When I started putting puzzles up on this site, I went through my files and extracted the first example of all puzzle series I have contributed to, and put those up over a few months. And I missed one.
Looking today at my planned addition to the Church Times page, I realised that I have a new one in that sequence coming up just next week (advt – 3 August, to be precise) and it wouldn’t do to tread on its toes. So I scoured the lists and I discovered that, in my intent to put up cryptic puzzles, I’d entirely overlooked the Independent Concise puzzles I did for about a year back in the mid-Nineties. So, here is the first of those, No. 2666, from 5 May, 1995.
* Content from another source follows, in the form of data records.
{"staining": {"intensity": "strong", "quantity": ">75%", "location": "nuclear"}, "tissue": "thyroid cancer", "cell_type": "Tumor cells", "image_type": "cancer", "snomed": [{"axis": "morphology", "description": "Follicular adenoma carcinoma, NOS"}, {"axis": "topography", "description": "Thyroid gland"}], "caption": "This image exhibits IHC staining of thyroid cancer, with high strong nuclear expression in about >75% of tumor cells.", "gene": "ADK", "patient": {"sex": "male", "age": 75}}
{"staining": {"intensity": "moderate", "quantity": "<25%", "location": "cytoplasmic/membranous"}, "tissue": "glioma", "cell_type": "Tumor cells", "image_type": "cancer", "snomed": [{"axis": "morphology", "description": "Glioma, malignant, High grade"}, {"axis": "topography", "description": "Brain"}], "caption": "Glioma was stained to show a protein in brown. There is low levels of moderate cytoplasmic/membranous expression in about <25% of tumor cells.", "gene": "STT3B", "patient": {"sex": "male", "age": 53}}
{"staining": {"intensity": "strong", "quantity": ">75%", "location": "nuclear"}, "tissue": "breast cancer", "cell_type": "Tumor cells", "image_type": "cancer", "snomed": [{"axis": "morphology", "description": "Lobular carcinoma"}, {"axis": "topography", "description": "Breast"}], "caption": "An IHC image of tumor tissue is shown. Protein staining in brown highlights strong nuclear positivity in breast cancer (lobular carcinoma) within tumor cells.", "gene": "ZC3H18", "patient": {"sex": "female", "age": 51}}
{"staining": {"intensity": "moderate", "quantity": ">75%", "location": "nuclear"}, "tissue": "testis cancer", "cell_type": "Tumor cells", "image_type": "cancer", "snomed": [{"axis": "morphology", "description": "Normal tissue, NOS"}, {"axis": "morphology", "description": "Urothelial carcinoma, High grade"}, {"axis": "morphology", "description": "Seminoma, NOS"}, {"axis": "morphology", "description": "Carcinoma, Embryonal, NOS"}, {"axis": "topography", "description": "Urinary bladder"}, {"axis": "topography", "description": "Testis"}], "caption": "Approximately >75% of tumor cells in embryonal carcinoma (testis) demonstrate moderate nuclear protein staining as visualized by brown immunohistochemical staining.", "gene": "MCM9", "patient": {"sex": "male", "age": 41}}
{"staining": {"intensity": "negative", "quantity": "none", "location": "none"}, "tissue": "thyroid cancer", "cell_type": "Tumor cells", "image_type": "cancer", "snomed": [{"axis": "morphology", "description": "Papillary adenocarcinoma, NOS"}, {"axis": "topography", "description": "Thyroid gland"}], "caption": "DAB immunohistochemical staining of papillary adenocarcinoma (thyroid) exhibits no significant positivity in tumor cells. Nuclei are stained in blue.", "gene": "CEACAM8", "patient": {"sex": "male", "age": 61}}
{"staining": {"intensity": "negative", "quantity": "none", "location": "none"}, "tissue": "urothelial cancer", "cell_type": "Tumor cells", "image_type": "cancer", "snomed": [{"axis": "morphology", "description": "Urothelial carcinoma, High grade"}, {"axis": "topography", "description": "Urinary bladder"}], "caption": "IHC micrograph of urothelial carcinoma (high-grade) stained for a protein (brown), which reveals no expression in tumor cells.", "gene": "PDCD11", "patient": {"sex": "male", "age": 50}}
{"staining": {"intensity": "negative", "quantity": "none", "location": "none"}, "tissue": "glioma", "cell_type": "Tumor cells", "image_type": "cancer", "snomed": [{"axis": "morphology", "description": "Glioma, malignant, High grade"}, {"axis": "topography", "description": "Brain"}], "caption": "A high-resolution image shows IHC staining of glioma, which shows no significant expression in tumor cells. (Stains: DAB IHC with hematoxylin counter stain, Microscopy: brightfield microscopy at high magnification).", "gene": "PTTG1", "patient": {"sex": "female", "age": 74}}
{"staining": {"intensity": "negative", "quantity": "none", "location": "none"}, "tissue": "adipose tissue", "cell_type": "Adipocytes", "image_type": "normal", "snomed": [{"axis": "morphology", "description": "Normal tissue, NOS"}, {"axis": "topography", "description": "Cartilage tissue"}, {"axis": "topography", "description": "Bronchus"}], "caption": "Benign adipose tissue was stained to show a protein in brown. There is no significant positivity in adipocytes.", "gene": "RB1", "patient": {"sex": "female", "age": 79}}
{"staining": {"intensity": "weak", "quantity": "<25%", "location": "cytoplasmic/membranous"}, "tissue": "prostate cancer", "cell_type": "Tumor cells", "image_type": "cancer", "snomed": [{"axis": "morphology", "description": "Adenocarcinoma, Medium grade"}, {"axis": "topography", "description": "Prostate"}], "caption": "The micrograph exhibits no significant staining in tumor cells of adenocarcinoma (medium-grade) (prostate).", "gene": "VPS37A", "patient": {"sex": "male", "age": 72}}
I doubt I’ll put many of them up, but they are an interesting sideline. The Independent follows the pattern wherein the first two across entries form a pun. Puns are notoriously difficult to bring off convincingly for everyone; the concise puzzles syndicated in the local paper have puns which seem to have been constructed by someone who has recently had – or who urgently needs – substantial dental work.
More annoyingly, these puzzles tended to have stipulated grid patterns. So it was no use coming up with a pun whose components were (7,3) if there were no grids where the first two across entries were seven then three letters. Jot down pun, flick through grid designs, swear – that was often the way things worked.
Puns are infamously considered petty in the scheme of things, but a good pun is often sublime. Flann O’Brien’s observation about why policeman keep looking younger – ‘A thing of duty is a boy forever’ – should rock anyone’s boat. Among the chestnuts in the concise crossword lists, my favourite is ICE AGE – EAVES. What it must have felt like to spot that…
Beyond the top row, there are other concerns in concise puzzles. Precision is even more valued – if your entry is _A_E, then the clue must be pretty on the button – while at the same time not being a ‘write-in’. There should be a leavening of ‘old favourites’ (I always felt) to give the solver some gentle entry points. Habitues of the heavily checked plain puzzles (in, say, The Puzzler magazine) will recall that such favourites were how you learned of ELEMI, and hobnobbed with EMUs on a regular basis.
US puzzles, being fully checked, offer a range of similar old friends. I’m beginning to get some of the baseball ones (Mel Ott, anyone), and even Bobby Orr of ice-hockey fame is known to me, and that’s only the ones beginning with O.